- Vorgegebener Text:

DNA-Analyse:"Die Dunkelgräfin kann nicht die Prinzessin sein"

Dunkelgräfin ist nicht französische Prinzessin

Rekonstruktion der "Dunkelgräfin" von Hildburghausen

(Foto: obs)

Sie lebte abgeschottet auf einem Schloss und zeigte sich stets verschleiert: Um die "Dunkelgräfin" von Hildburghausen ranken sich viele Legenden. Wissenschaftler haben nun das Grab der Unbekannten untersucht.

Die als "Dunkelgräfin" bekannte Tote aus einem Grab im südthüringischen Hildburghausen ist nicht die französische Königstochter Marie Thérèse Charlotte de Bourbon. Der MDR Thüringen lüftete am Montagabend in einer einstündigen Fernseh-Dokumentation das Geheimnis, über das die Einwohner der Gegend und Historiker seit mehr als 150 Jahren gerätselt hatten.

(Datensatzeinträge)
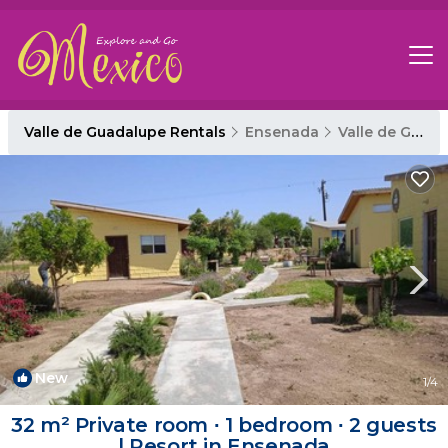
Valle de Guadalupe Rentals
Ensenada
Valle de Guadalupe
New
1
/4
32 m² Private room ∙ 1 bedroom ∙ 2 guests
| Resort in Ensenada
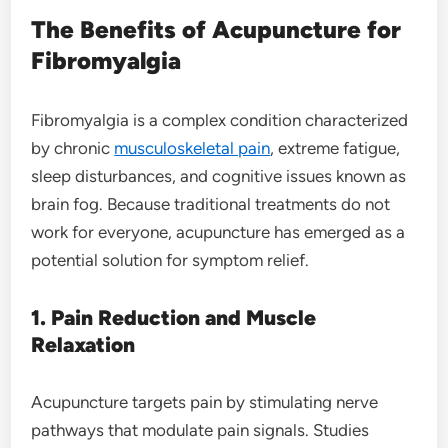
The Benefits of Acupuncture for
Fibromyalgia
Fibromyalgia is a complex condition characterized
by chronic
musculoskeletal pain
, extreme fatigue,
sleep disturbances, and cognitive issues known as
brain fog. Because traditional treatments do not
work for everyone, acupuncture has emerged as a
potential solution for symptom relief.
1. Pain Reduction and Muscle
Relaxation
Acupuncture targets pain by stimulating nerve
pathways that modulate pain signals. Studies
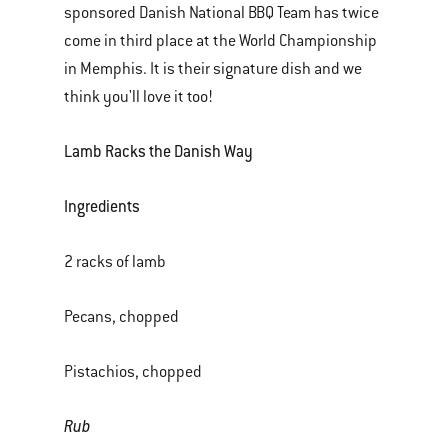
sponsored Danish National BBQ Team has twice
of
come in third place at the World Championship
various
in Memphis. It is their signature dish and we
images
think you'll love it too!
or
videos.
Lamb Racks the Danish Way
Use
Next
Ingredients
and
Previous
2 racks of lamb
buttons
to
Pecans, chopped
navigate.
Pistachios, chopped
Rub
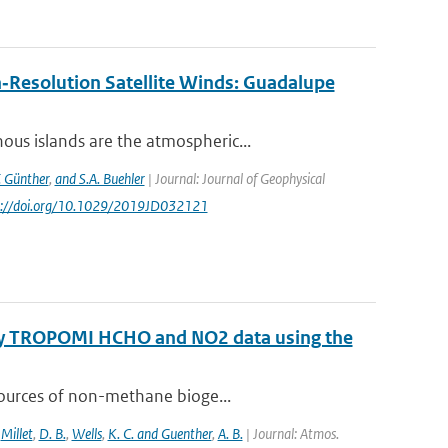
‐Resolution Satellite Winds: Guadalupe
us islands are the atmospheric...
. Günther
,
and S.A. Buehler
| Journal: Journal of Geophysical
ps://doi.org/10.1029/2019JD032121
 by TROPOMI HCHO and NO2 data using the
sources of non-methane bioge...
,
Millet
,
D. B.
,
Wells
,
K. C. and Guenther
,
A. B.
| Journal: Atmos.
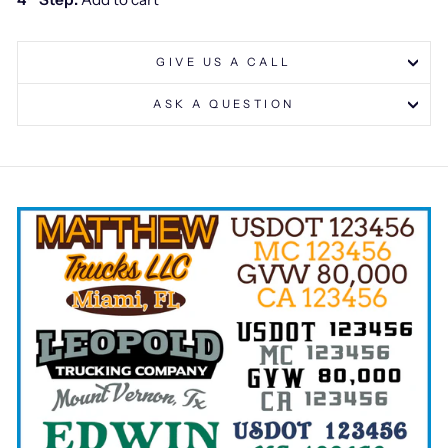
GIVE US A CALL
ASK A QUESTION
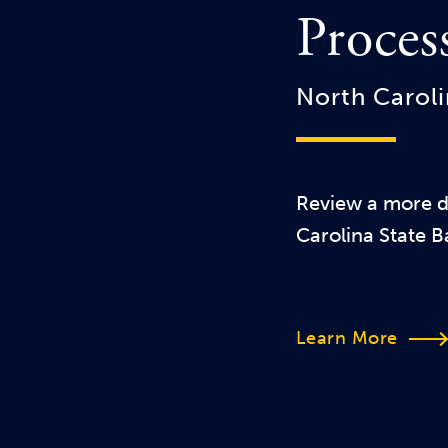
Proces
North Caroli
Review a more de
Carolina State B
Learn More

- Ziel der Übung: Zitieren Sie aus dem vorgegebenen Text wörtlich die Passage, die bei den Worten „(Foto: obs)“ einsetzt und nach „150 Jahren gerätselt hatten.“ endet.

- Gelöste Aufgabe:
(Foto: obs)

Sie lebte abgeschottet auf einem Schloss und zeigte sich stets verschleiert: Um die "Dunkelgräfin" von Hildburghausen ranken sich viele Legenden. Wissenschaftler haben nun das Grab der Unbekannten untersucht.

Die als "Dunkelgräfin" bekannte Tote aus einem Grab im südthüringischen Hildburghausen ist nicht die französische Königstochter Marie Thérèse Charlotte de Bourbon. Der MDR Thüringen lüftete am Montagabend in einer einstündigen Fernseh-Dokumentation das Geheimnis, über das die Einwohner der Gegend und Historiker seit mehr als 150 Jahren gerätselt hatten.